• **EXTRACT**:
---

I find that one of the more interesting aspects of my part-time return to secondary school teaching is that of being a form tutor.
The role has a pastoral element built into it not obviously present in classroom teaching or general school management.
For someone interested in the development of children and young people and how their psychology affects their performance at school (and beyond), the role of form tutor offers possibilities of making the kind of difference that most other roles in school life don’t.
What’s more, a good form tutor can create a climate of trust that enables members of his or her tutor group to open up and confide some of the turbulence going on inside their teenage heads.
Recent examples I’ve had to deal with include a 14-year old girl distraught because her mother had started calling her “fat” and “ugly” over the past few months – having previously tended to tell her daughter how beautiful she was. Investigation revealed that the catalyst for the change in Mum’s behaviour was the arrival on the scene of a new serious boyfriend. It looked pretty much to me like Mum was belittling her daughter because the daughter (who was quite well-developed for her age!) could be seen as competition for the attentions of the new male on the scene. If that may sound far-fetched to some, Evolutionary psychologists have found much evidence for this kind of behaviour. The mother’s intent was almost certainly subconscious but the flattening of her budding sexuality caused a lot of damage to the girl’s RED self-esteem.

---

• **GIVEN INSTRUCTION 1**:
Answer these questions using the passage on being a form tutor.
(a) Which part of the writer's part-time return to secondary school teaching does the writer call one of the more interesting aspects?
(b) How old was the distraught girl?
(c) What does the passage say was the catalyst for the change in the mother's behavior?

---

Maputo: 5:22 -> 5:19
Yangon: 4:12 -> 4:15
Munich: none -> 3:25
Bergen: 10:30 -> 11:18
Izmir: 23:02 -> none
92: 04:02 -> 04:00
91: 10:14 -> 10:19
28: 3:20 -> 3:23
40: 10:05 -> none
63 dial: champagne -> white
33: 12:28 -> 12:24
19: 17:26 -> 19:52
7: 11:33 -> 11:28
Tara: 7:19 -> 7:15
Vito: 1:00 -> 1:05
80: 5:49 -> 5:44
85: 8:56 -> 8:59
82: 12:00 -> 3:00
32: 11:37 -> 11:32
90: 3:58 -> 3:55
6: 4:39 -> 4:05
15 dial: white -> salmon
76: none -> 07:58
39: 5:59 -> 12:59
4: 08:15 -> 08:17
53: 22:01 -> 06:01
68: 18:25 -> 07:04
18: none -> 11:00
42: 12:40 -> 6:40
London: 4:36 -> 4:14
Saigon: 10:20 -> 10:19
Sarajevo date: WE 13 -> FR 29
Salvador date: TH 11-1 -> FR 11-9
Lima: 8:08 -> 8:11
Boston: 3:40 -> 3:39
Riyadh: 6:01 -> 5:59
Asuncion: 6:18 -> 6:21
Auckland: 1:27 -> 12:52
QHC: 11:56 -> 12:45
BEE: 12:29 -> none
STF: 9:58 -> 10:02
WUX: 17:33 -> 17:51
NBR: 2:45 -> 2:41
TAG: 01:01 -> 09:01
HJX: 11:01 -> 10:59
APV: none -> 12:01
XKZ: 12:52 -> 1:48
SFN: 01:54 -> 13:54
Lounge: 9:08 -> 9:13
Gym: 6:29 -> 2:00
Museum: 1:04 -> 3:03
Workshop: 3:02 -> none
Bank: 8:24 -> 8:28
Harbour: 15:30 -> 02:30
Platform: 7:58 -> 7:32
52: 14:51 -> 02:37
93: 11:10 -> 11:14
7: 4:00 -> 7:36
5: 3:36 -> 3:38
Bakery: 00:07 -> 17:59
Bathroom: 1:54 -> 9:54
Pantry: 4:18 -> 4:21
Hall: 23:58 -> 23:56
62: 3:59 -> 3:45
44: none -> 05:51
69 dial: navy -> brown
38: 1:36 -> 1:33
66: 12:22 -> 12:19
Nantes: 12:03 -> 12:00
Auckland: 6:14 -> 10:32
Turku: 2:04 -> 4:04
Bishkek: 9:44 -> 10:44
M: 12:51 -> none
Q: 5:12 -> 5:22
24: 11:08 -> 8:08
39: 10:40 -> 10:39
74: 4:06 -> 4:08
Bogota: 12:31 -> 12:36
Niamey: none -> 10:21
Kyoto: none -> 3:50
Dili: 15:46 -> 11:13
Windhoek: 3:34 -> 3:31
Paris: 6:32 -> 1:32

---

• **GIVEN INSTRUCTION 2**: Return the lines of the records without any changes, starting at the first line of the records and ending at the line that contains "80: 5:49 -> 5:44", with both of those lines included.

• **TASK RESULT 1**:
(a) Being a form tutor.
(b) 14.
(c) The arrival on the scene of a new serious boyfriend.

• **TASK RESULT 2**:
Maputo: 5:22 -> 5:19
Yangon: 4:12 -> 4:15
Munich: none -> 3:25
Bergen: 10:30 -> 11:18
Izmir: 23:02 -> none
92: 04:02 -> 04:00
91: 10:14 -> 10:19
28: 3:20 -> 3:23
40: 10:05 -> none
63 dial: champagne -> white
33: 12:28 -> 12:24
19: 17:26 -> 19:52
7: 11:33 -> 11:28
Tara: 7:19 -> 7:15
Vito: 1:00 -> 1:05
80: 5:49 -> 5:44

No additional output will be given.